I am profiling APIs as part of my partnership with Streamdata.io, and my continued API Stack work. As part of my work, I am creating OpenAPI, Postman Collections, and APIs.json indexes for APIs in a variety of business sectors, and as I’m finishing up the profile for ParallelDots machine learning APIs, I am struck (again) by the importance of tags within OpenAPI definitions when it comes to defining what any API does, and something that will have significant effects on the growing machine learning, and artificial intelligence space.

While profiling ParallelDots, I had to generate the OpenAPI definition from the Postman Collection they provide, which was void of any tags. I went through the handful of API paths, manually adding tags for each of the machine learning resources. I’m adding tags like sentiment, emotions, semantics, taxonomy, and classification, to each path. Trying to capture what resources were available, allowing for the discovery, filtering, and execution of each individual machine learning model being exposed using a simple web API. While the summary and description explain what each API does to developers, the tags are really the precise meaning in a machine readable context.

In the fast moving, abstract realm of machine learning, and artificial intelligence it can be difficult to truly understand what each API does, or doesn’t do. I struggle with it, and I’m pretty well versed in what is possible and not possible with machine learning. Precise tagging provide us with a single definition of what each machine learning API does, setting a baseline of understanding for putting ML APIs to work. Something that if I consistently apply across all of the machine learning APIs I’m profiling, I can can begin honing and dialing in my catalog of valuable API resources, and begin creating a coherent map of what is possible with machine learning APIs–helping ground us in this often hyped realm.

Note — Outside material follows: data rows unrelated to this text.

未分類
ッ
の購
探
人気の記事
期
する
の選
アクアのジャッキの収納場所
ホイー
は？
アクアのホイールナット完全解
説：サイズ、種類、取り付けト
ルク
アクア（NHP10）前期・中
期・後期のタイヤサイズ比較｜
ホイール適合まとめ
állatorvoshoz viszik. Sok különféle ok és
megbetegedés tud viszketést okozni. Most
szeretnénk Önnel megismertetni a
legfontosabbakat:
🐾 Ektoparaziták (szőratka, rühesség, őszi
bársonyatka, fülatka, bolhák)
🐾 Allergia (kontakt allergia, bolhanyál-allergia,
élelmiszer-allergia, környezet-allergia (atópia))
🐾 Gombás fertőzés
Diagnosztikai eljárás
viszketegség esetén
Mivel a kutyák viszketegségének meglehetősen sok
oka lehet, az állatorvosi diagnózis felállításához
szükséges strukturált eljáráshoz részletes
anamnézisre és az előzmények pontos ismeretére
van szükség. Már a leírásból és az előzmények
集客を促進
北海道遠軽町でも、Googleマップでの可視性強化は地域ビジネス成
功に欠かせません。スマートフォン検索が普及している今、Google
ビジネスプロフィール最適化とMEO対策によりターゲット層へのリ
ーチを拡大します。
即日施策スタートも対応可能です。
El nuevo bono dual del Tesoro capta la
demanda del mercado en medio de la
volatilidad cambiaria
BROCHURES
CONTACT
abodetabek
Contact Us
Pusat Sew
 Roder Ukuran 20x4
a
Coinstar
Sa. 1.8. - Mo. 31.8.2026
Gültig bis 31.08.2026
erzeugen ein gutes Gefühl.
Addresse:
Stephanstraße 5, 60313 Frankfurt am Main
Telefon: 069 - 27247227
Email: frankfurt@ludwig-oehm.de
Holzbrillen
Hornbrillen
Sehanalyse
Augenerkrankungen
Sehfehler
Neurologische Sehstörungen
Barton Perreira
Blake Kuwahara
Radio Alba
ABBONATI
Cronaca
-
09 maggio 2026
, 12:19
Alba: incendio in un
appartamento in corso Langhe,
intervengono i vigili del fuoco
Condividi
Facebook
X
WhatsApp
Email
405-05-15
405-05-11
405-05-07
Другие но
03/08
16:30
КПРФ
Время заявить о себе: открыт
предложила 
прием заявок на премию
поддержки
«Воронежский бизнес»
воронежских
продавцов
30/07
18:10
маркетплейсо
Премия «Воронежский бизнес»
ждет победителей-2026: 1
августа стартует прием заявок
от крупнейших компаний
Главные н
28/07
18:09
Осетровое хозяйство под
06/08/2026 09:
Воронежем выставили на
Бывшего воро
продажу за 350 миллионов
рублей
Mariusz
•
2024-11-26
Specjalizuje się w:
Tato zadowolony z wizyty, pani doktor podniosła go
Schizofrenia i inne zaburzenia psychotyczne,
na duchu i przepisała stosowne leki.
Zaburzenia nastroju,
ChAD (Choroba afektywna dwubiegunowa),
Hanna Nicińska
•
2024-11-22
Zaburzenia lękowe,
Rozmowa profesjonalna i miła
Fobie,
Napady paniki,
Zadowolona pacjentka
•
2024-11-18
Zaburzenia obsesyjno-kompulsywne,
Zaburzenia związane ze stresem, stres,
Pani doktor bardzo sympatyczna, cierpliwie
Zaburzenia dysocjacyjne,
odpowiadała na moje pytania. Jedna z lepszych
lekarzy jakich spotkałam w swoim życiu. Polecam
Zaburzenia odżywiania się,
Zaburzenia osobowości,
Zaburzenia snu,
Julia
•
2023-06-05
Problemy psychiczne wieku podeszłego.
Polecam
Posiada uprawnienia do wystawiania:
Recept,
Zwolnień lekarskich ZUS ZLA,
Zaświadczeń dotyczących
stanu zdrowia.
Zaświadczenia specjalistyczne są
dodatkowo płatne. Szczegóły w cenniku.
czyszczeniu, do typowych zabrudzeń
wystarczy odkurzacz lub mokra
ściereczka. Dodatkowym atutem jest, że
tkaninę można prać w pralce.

Once I have a map of the machine learning landscape established, I want to continue evolving my API ranking strategy to apply specifically to machine learning models being exposed via APIs. Not just understanding what they do, but also the quality of what they do. Are the machine algorithms delivering as advertised? Which APIs have a consistent track record in not just the reliability of the APIs, but also the reliability of the responses. Further bringing clarity to the fast moving, venture capital fueled, magical, mystical realm of artificial intelligence. Helping average business consumers better understand which APIs they can depend on, and which ones they might want to avoid.

I’m hoping my API Stack profiling will encourage more API providers to begin doing the heavy lifting of creating OpenAPI definitions, complete with tags themselves. We are always going to need the participation of the community to help make sure they are complete, and as meaningful as they can, but API providers will need to step up and invest in the process whenever possible. As the machine learning and artificial intelligence realms mature, we are going to need a meaningful vocabulary for describing what it is they do, and a ranking system for sorting out the good, the mediocre, and the bad. We’ll need all of this to be contained within the machine readable definitions we are using for discovery, and at runtime, allowing us to automate more efficiently using machine learning APIs.